Nakom is the first movie produced in Ghana’s Kusaal language, made by directorial duo T.W. Pittman and Kelly Daniela Norris after the former’s Peace Corps stint in the village of Nakom. Filmed in Nakom and starring non-actor villagers, the film follows Iddrisu (Jacob Ayanaba) as his father’s death forces him away from the modernized world of a med student and back to his farming village home.
Thanks to the non-actor cast and no-nonsense direction, it’s easy to be swept up in what seems like a mixture of documentary and narrative. This is how people live in the remote Ghanan villages. The subject carries such a wealth of inherent style that the camera barely has to do anything. A casually beautiful film, it takes your breath unexpectedly with great swatches of bright green crops or the midnight tracking of a moonlit bicycle ride.
By letting social tradition unfold before us, its sense of realism encourages us to slip into the culture like second nature, thus allowing instinct to take over. It’s easy to believe all the interactions, with their unique etiquette and tradition seeming unscripted until a character says something to remind us that a plot point is about to occur or must be furthered. When this happens, it’s usually that the writer’s confidence in their audience is waning, but Pittman and Norris embrace us with such a fullness of Ghana’s life that even simple reminders of structure are jarring.

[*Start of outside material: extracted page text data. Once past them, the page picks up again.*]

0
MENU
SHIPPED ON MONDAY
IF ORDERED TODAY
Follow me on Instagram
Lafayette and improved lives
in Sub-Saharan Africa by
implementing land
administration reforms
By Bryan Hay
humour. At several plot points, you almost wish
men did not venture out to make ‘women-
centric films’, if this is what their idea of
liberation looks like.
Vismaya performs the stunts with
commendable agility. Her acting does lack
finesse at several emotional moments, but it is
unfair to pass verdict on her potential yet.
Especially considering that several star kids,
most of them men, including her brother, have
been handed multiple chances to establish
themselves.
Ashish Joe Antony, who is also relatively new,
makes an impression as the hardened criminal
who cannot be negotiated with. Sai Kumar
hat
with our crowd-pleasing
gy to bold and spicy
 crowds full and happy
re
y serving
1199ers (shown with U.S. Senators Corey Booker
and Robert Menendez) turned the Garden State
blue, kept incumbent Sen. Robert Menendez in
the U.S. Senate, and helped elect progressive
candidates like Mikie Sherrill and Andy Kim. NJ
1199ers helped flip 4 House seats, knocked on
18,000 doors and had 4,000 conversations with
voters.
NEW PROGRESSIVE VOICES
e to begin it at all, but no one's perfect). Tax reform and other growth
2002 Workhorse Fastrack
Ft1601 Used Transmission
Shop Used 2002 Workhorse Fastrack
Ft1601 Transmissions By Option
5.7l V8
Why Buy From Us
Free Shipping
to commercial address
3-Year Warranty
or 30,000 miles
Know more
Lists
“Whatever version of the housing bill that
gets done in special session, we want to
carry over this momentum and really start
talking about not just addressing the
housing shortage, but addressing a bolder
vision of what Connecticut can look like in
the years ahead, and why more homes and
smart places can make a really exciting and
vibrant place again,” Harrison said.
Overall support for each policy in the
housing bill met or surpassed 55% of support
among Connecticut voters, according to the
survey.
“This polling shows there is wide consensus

Most of the immersion can be attributed to the cast and their framing. Allowing Iddrisu and his family space, with few shots dedicated to one villager, the characters are built with their physical relationships. How they sit near each other, how they greet each other. Ayanaba brings a mournful, heavily-lined face to his starring role, weathering decisions with a hardened resolve distinct from the restless energy of his household’s women — their subservience buzzing with hope for the future.
Sadly, much of this is underserved by a script equally overplotted and underwritten. We get lost in subplots while characters full of potential dry on the vine. An unexpected pregnancy, the intersection of technology and traditional farming, the choice between medical school and home, and various romantic entanglements — covering the course of a year between the death of his father and the funeral, the planting of his farm and its harvest, Iddrisu experiences a great deal. These vignettes never feel like chapters or even the lyrical understatement of poetry, but rather sentences skimmed while flipping through a book.
The film builds to its conclusion without building its main character, bringing us to a decision-making point which, because we’ve only seen Iddrisu act with an aloof responsibility, would feel out of left field no matter what. Which isn’t all bad — but instead of a finely sketched character, we get a blurry spot on a high-resolution picture of a village. However, once the film’s harrowing final decision is made, following all of its indecisive interludes and underwritten characters, the result is perfect simplicity. These directors could extract power from this setting in any language, but it’s best when they use none at all.
Nakom screened at the 2016 New Directors/New Films Festival and is currently seeking U.S. distribution.